Here`s how I display the broken pieces of great bottles that I`ve dug up. All you need is a large clear glass jar to place them in and a window to set it in afterwards. Now for the tough question, how many of the pieces can you identify? Let your imagination run wild, you may be right on some of them!


----------



## Bixby Bill (Jan 5, 2010)

Here`s the back side.


----------



## deacon_frost (Jan 5, 2010)

thats kinda cool never thought of that...i have herd of people taking broken embossed meds ect and making stained glass window out of them


----------



## Dabeel (Jan 5, 2010)

I could see that as a piece in Baltimore's Folk Art Museum.......interesting jar you have there[]

 Doug


----------



## Bixby Bill (Jan 5, 2010)

Thanks,Doug. The jar is one of those large Whitall-Tatum laboratory jars, I had the jar and liked it, but didn`t know what to do with it until I thought of this.


----------



## FloridaRecycled (Jan 5, 2010)

I think this is a fantastic idea!  I love it!


----------



## Rockhounder55 (Jan 5, 2010)

I do that with all the purple glass shards I find, but never thought of doing it with the embossed pieces. The intact necks are all on a chain strung across my kitchen window. I'll try and get a pic this weekend when I'm home when the sun comes up.


----------



## RedGinger (Jan 5, 2010)

Broken or not, I'd be happy to dig wherever you are!  Nice display of some great shards!


----------



## appliedlips (Jan 6, 2010)

I'll guess on a few, the sodas are too tough 

     Green cathedral pickle
     couple of different old sachems
     top to an early mallet or onion
     green A.S. hopkins stomach bitters
     landsbergs century bitters
     another bitters that looks like a Romaines Crimean but isn't
     pint Washington - Jackson
     Shoulder of an olive amber pickle
     Swaims panacea


----------



## cyberdigger (Jan 6, 2010)

GENIUS


----------



## Bixby Bill (Jan 6, 2010)

That`s pretty good! Here`s what I can identify that`s in there: olive sunburst flask, large green cathedralpickle, Landsburg`s Century Bitters, light green Swaim`s Panacea, anber pint Congress & Empire, cobalt M. T. Crawford Hartford, CT soda, A. A. Cooley blacking, green lady`s leg, light emerald Hopkins Union Stomach Bitters old style, same but newer style in yellowish green, green early style M. T. Crawford, light green Old Sachem Bitters barrel, amber GII-52 eagle & flag flask, and the real tear jerker, the shoulder and base to a 1/2 gal. amber Willington cathedral pickle.
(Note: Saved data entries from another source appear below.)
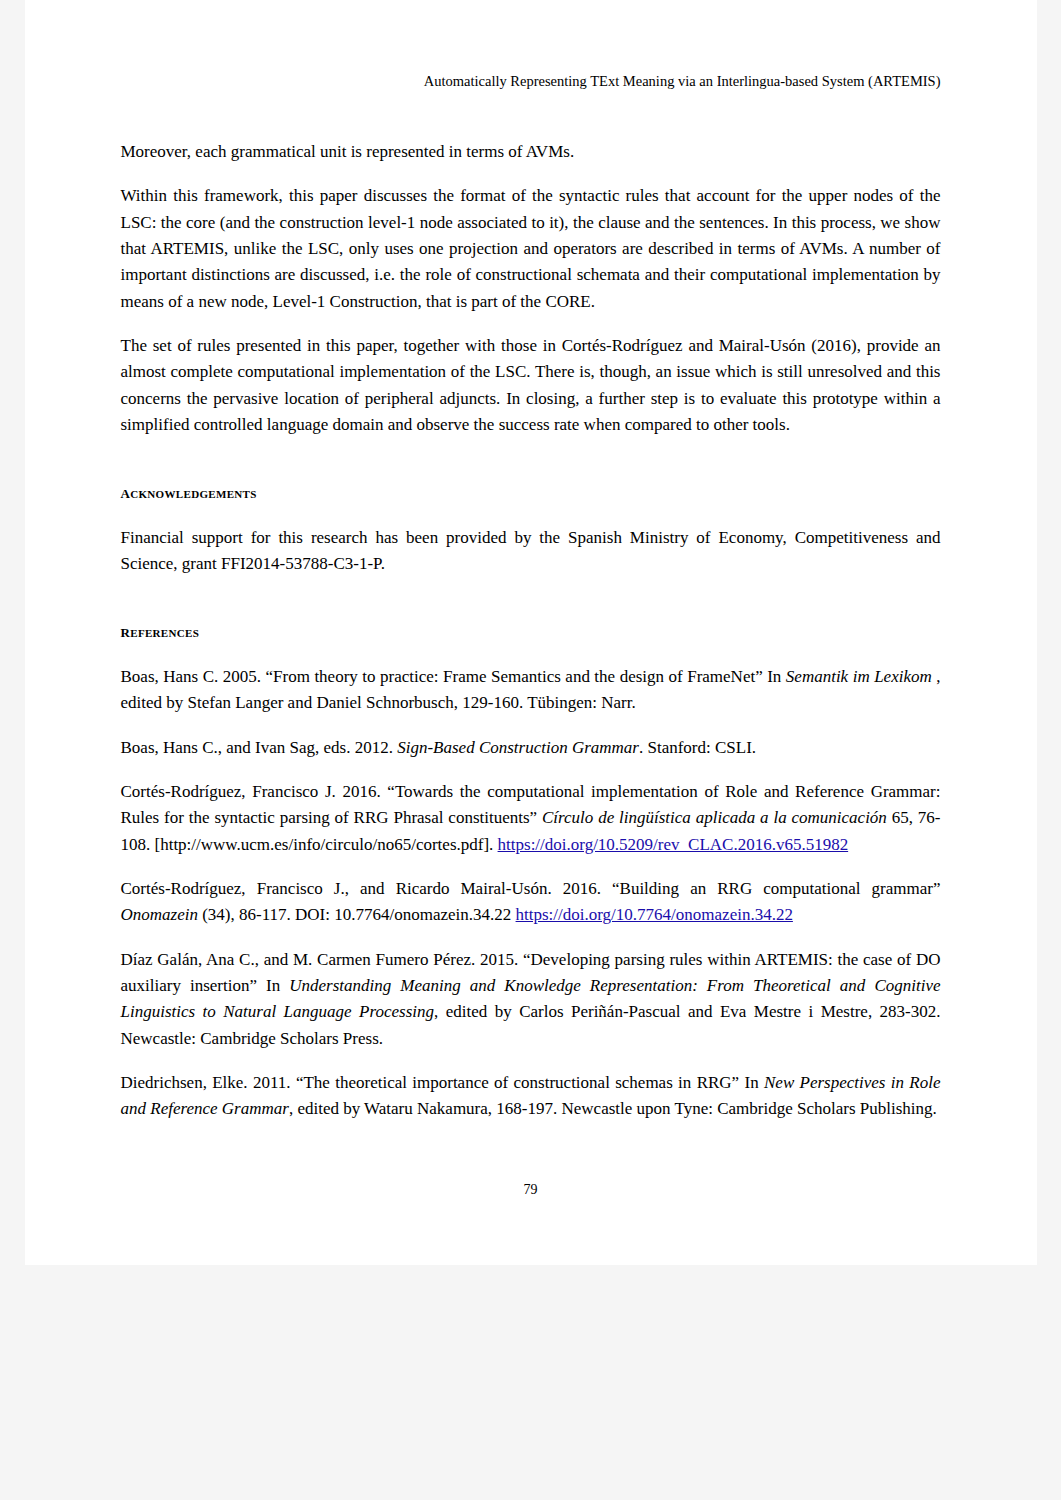Automatically Representing TExt Meaning via an Interlingua-based System (ARTEMIS)
Moreover, each grammatical unit is represented in terms of AVMs.
Within this framework, this paper discusses the format of the syntactic rules that account for the upper nodes of the LSC: the core (and the construction level-1 node associated to it), the clause and the sentences. In this process, we show that ARTEMIS, unlike the LSC, only uses one projection and operators are described in terms of AVMs. A number of important distinctions are discussed, i.e. the role of constructional schemata and their computational implementation by means of a new node, Level-1 Construction, that is part of the CORE.
The set of rules presented in this paper, together with those in Cortés-Rodríguez and Mairal-Usón (2016), provide an almost complete computational implementation of the LSC. There is, though, an issue which is still unresolved and this concerns the pervasive location of peripheral adjuncts. In closing, a further step is to evaluate this prototype within a simplified controlled language domain and observe the success rate when compared to other tools.
Acknowledgements
Financial support for this research has been provided by the Spanish Ministry of Economy, Competitiveness and Science, grant FFI2014-53788-C3-1-P.
References
Boas, Hans C. 2005. “From theory to practice: Frame Semantics and the design of FrameNet” In Semantik im Lexikom , edited by Stefan Langer and Daniel Schnorbusch, 129-160. Tübingen: Narr.
Boas, Hans C., and Ivan Sag, eds. 2012. Sign-Based Construction Grammar. Stanford: CSLI.
Cortés-Rodríguez, Francisco J. 2016. “Towards the computational implementation of Role and Reference Grammar: Rules for the syntactic parsing of RRG Phrasal constituents” Círculo de lingüística aplicada a la comunicación 65, 76-108. [http://www.ucm.es/info/circulo/no65/cortes.pdf]. https://doi.org/10.5209/rev_CLAC.2016.v65.51982
Cortés-Rodríguez, Francisco J., and Ricardo Mairal-Usón. 2016. “Building an RRG computational grammar” Onomazein (34), 86-117. DOI: 10.7764/onomazein.34.22 https://doi.org/10.7764/onomazein.34.22
Díaz Galán, Ana C., and M. Carmen Fumero Pérez. 2015. “Developing parsing rules within ARTEMIS: the case of DO auxiliary insertion” In Understanding Meaning and Knowledge Representation: From Theoretical and Cognitive Linguistics to Natural Language Processing, edited by Carlos Periñán-Pascual and Eva Mestre i Mestre, 283-302. Newcastle: Cambridge Scholars Press.
Diedrichsen, Elke. 2011. “The theoretical importance of constructional schemas in RRG” In New Perspectives in Role and Reference Grammar, edited by Wataru Nakamura, 168-197. Newcastle upon Tyne: Cambridge Scholars Publishing.
79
When I dig these kinds of pieces, I can`t leave them behind!


----------



## Rockhounder55 (Jan 9, 2010)

Here's what I did with some of my bottle necks.  ~Mike


----------



## Rockhounder55 (Jan 9, 2010)

And some of my purple shards.  ~Mike


----------



## dollarbill (Jan 10, 2010)

I love this post my wife says I'am crazy all the time for bring shards home or broken bottles.I showed her this post and said see Iam not the only one.  She then said there must be some kind of virus or bug that must be transfered throug the internet amoung us .I just look at her funny and said Yep I told ya there was . Very cool ways of show off your shards and that chain of necks and tops is neat .
   bill


----------



## Rockhounder55 (Jan 10, 2010)

That's a good one, DB. "some kind of virus or bug that must be transfered through the internet amoung us." Don't let George Noory hear about that, or we'll be on Coast to Coast some night.


----------



## NYCFlasks (Jan 19, 2010)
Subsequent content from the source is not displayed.